AUSTIN, Texas—Latino USA, the radio journal of news and culture located on The University of Texas at Austin campus, soon will broadcast a series of special reports that examine the human dynamics and complexities of the aftermath of Hurricane Mitch, which about six months ago left more than 9,000 people dead in Central America.
The reports will air on approximately 175 public radio stations nationwide and also will be accessible through Latino USA’s web site http://www.latinousa.org Local NPR stations may be contacted for broadcast times. Latino USA is a production partnership of the Center for Mexican American Studies and KUT-FM radio at UT Austin.
The series will examine the hurricane’s effects on the political, economic, and social realities of Central America and their implications for the United States. The reports will begin the week of May 14 and continue periodically through October, the one¬year anniversary of what some call the worst natural disaster in the region’s history.
In the first report, The Street Children of Mitch, producer María Martin examines internal migration in Central America as it affects children. She reports how Mitch exacerbated the already growing problem of street children in Guatemala, while in Honduras, hundreds of homeless, orphaned children have gone north for a better life — only to find rejection, violence, and often, drugs and prostitution.
In another report, Farming Honduras after the Storm, reporter Ingrid Lobet visited farmers near the Chiquito River.
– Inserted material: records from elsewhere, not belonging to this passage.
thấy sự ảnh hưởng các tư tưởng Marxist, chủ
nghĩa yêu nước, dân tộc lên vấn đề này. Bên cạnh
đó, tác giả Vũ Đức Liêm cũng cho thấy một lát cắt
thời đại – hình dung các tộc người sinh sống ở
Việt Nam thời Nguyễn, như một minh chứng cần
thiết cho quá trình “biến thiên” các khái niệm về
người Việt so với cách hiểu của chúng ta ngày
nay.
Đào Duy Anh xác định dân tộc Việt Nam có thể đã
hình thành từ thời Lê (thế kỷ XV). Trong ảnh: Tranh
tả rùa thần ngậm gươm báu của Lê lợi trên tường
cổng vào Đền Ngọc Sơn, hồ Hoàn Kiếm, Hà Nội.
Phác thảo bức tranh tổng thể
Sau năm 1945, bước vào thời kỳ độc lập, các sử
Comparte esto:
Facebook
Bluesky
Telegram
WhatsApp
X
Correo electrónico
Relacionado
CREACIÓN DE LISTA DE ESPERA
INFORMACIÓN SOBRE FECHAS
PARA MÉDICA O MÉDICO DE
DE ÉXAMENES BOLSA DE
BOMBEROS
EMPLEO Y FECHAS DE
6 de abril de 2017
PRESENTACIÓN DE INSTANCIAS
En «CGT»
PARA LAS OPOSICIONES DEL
She reports that the hurricane has ruined many livelihoods and also revealed the long-term vulnerability of the nation’s soil and water.
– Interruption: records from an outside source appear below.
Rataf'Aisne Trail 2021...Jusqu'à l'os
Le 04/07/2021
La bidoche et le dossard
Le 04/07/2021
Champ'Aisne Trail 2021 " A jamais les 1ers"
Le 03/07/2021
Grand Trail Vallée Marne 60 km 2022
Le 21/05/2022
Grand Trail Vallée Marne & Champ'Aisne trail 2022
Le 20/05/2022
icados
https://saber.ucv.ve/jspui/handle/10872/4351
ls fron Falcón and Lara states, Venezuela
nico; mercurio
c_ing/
In subsequent reports, Hurricane Mitch and Broken Promises, will look at a town on Guatemalan’s Caribbean coast, where residents still wait for the help promised by politicians and the media. When the Fish are Gone, examines the lives of subsistence fishermen, who have defended their sustenance for years from industrial shrimp farms. Now, in Mitch’s wake, their lagoons are polluted and void of fish.
Other topics to be covered include the hurricane’s impact on immigration to the United States, the challenge of rebuilding the economy of Central America, and the impact of the disaster on the democratization process and tourism in the region.
The series is funded by the Corporation for Public Broadcasting and distributed by National Public Radio®. It was conceived as an effort to inform radio audiences about their neighbors in the hemisphere and the forces that are influencing migration north to the United States.